Page-level text extractions
━━━━━━━━━━━━━━━━━━━━
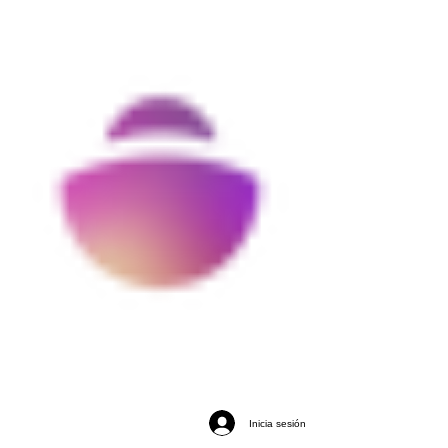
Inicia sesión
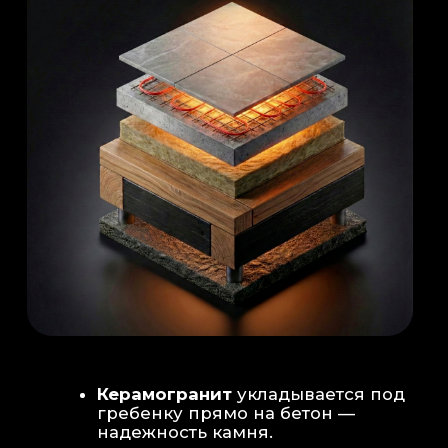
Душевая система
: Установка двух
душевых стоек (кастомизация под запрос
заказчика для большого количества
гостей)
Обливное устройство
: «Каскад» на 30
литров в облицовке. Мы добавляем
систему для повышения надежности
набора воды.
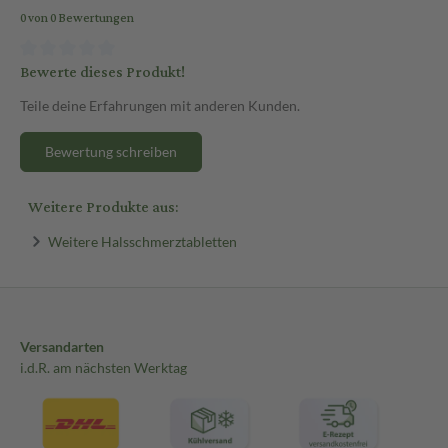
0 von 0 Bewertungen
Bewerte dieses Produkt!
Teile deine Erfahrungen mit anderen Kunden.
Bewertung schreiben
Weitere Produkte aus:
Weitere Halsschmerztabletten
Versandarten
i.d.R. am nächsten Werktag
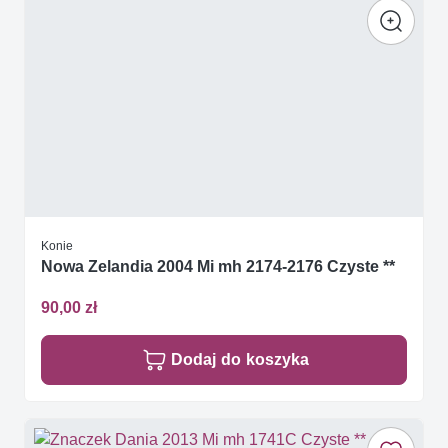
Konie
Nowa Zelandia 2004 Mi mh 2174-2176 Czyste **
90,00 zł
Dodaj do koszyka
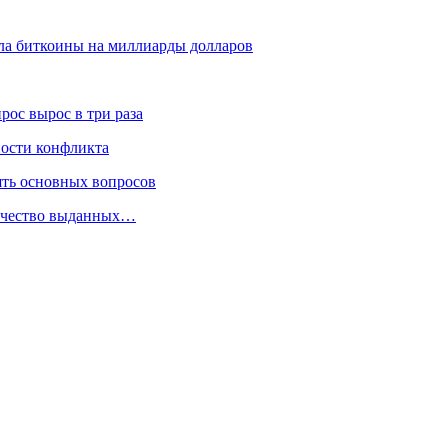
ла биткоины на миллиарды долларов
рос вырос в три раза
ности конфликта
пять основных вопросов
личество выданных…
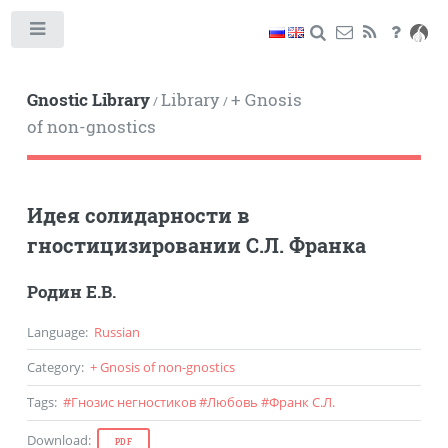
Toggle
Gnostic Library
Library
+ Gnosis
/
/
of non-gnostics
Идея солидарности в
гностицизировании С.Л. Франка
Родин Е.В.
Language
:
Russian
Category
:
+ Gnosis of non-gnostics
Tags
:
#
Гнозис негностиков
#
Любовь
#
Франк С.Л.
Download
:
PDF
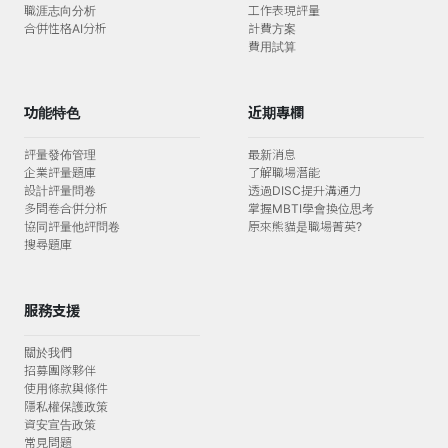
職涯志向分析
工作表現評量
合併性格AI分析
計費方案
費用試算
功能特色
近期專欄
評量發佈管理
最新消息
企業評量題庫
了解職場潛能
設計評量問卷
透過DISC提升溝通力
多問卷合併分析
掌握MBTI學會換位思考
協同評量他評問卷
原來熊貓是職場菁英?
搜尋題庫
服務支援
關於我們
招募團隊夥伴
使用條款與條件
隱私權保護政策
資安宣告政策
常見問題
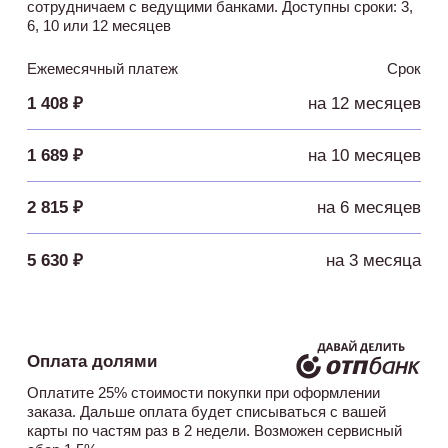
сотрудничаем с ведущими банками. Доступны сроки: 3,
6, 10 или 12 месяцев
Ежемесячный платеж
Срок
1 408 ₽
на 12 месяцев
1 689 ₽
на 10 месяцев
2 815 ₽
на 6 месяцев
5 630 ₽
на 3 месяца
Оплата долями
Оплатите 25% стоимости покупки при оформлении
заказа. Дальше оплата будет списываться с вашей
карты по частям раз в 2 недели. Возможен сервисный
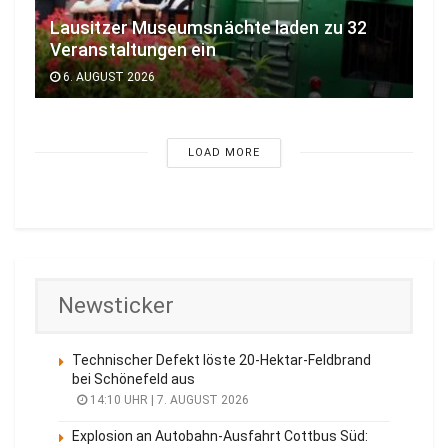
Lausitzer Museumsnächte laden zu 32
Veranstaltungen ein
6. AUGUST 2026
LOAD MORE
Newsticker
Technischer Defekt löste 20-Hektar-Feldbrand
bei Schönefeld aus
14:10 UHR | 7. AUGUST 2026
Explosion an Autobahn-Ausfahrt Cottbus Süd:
━━━━━━━━━━━━━━━━━━━━
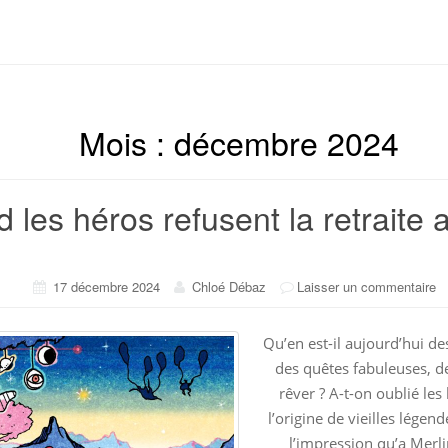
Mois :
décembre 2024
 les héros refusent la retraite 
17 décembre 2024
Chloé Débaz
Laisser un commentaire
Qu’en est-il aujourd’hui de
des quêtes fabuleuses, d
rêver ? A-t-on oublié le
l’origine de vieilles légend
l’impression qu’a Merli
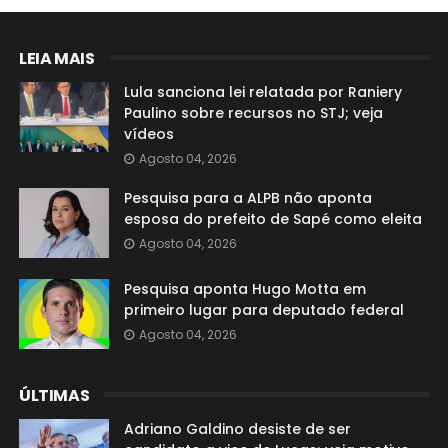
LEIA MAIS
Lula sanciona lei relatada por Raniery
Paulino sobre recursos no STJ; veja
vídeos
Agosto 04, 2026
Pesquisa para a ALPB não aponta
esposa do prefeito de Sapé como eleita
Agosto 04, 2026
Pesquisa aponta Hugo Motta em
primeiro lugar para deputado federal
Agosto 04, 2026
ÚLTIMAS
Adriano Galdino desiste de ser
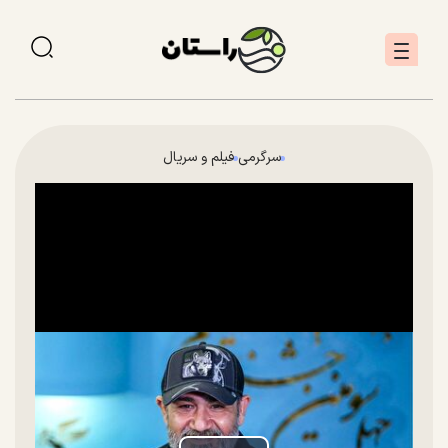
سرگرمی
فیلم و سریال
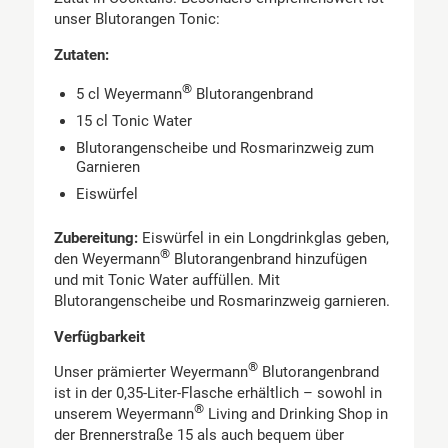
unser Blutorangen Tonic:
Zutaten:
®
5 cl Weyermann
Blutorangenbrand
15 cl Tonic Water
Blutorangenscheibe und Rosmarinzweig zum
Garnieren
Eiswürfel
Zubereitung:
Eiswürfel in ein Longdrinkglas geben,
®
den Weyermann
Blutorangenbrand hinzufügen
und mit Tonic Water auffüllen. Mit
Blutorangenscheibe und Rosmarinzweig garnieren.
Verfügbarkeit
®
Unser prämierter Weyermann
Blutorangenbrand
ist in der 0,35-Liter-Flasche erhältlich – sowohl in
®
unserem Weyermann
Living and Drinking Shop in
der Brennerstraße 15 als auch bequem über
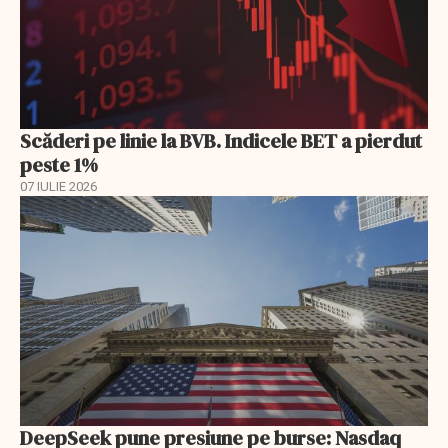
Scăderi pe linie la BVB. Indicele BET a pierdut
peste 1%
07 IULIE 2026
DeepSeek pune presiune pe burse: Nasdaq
━━━━━━━━━━━━━━━━━━━━
■ **Requirement**: What is the number of lines in the preceding entries that hold the string "Tonic"? Give it alone.

■ **Result below**: 3